Aan het begin van deze eeuw dachten veel Europeanen dat ze een beter en intelligenter ras vormden dan de rest van de wereldbevolking. Dit idee was misschien ingegeven door Nietzsche en verwante denkers. De nazi's dachten dit ook, maar dit waren geen christenen, maar primitieve heidenen en veelal godloochenaars. Daarom konden ze niet weten dat dit voor rekening kwam van de christelijke leer. Ook de Franse revolutie is ontstaan en gevoerd door dissidente hugenoten. Dit was de voornaamste reden dat ze zo bloedig is geweest, want calvinisten doen alles grondig, evenals de Duitsers, hoewel niet calvinistisch, maar overwegend lutheraan, ook grondig waren. In een niet christelijk land kan zoiets ook wel voorkomen maar niet zo vooropgezet en berekend als in christelijke landen, want die mensen hebben niet een zo goede orde en discipline en doen hun werk, wat dit dan ook mag zijn, minder goed, met minder overgave en toewijding.

Wat men 40 jaar terug de westelijke en ontwikkelde wereld noemde is ontstaan uit het christendom. Wanneer men de geschiedenis er op na zoekt komt men tot de overtuiging dat, zonder het christendom, er ook geen 'Westelijke Wereld' zou zijn geweest. Veel mensen geloven dat onze maatschappij er is dank zij de Grieken, die een hoge beschaving hadden, en een hoge wetenschap, maar dat hadden de Egyptenaren ook, en de Chaldeën, evenals de Mayas en de Incas. De Griekse beschaving is verdwenen evenals alle andere beschavingen uit de oudheid, omdat ze overrijp werden. Deze beschavingen waren sadistisch en egoïstisch. Ze kenden de aanbevelingen van Jezus niet, over onze naaste en over ons ja en neen.

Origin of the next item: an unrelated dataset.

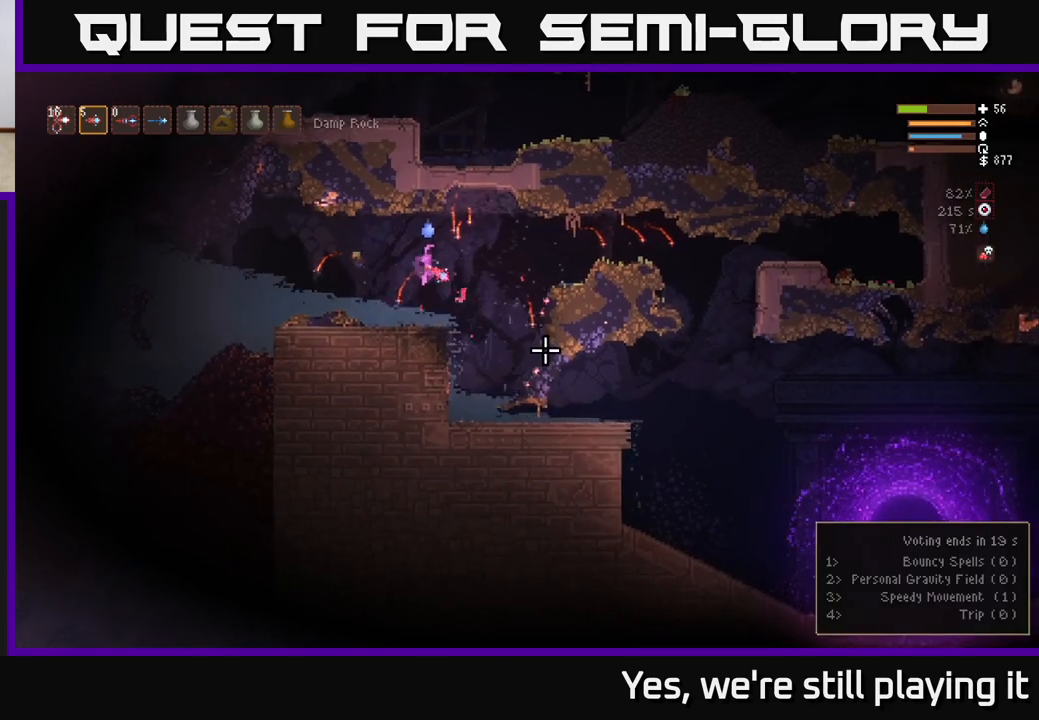
Gameplay with a controller (Xbox layout); each line is a JSON object with the inputs held at the frame after it (dt_ms = milliseconds from this image to that frame). "events" lists button and stick changes between this image and that frame as [ms after this image, input, new state], when the widget could be followed in between.
{"dt_ms": 500, "buttons": [], "left_stick": "center", "right_stick": "down-right", "events": [[17, "R2", "up"], [67, "left_stick", "left"], [217, "left_stick", "center"], [250, "L2", "down"], [500, "L2", "up"]]}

De Joden hebben ons het christendom opgedrongen en we hebben er niet onderuit gekund. Tijdens de Renaissance zijn de Grieken teruggevonden en door christelijke geleerden onder duimendik bibliotheek stof weggehaald, omdat de christen zich voor zijn omgeving en de voor wereld interesseert. We hebben immers de opdracht deze te bewerken. Alleen hierdoor hebben wij vandaag kennis van de Griekse wijsgeren en van de Griekse ontwikkelde samenleving, maar ze hebben zich niet opgedrongen zoals de Joden ons het christendom hebben opgedrongen.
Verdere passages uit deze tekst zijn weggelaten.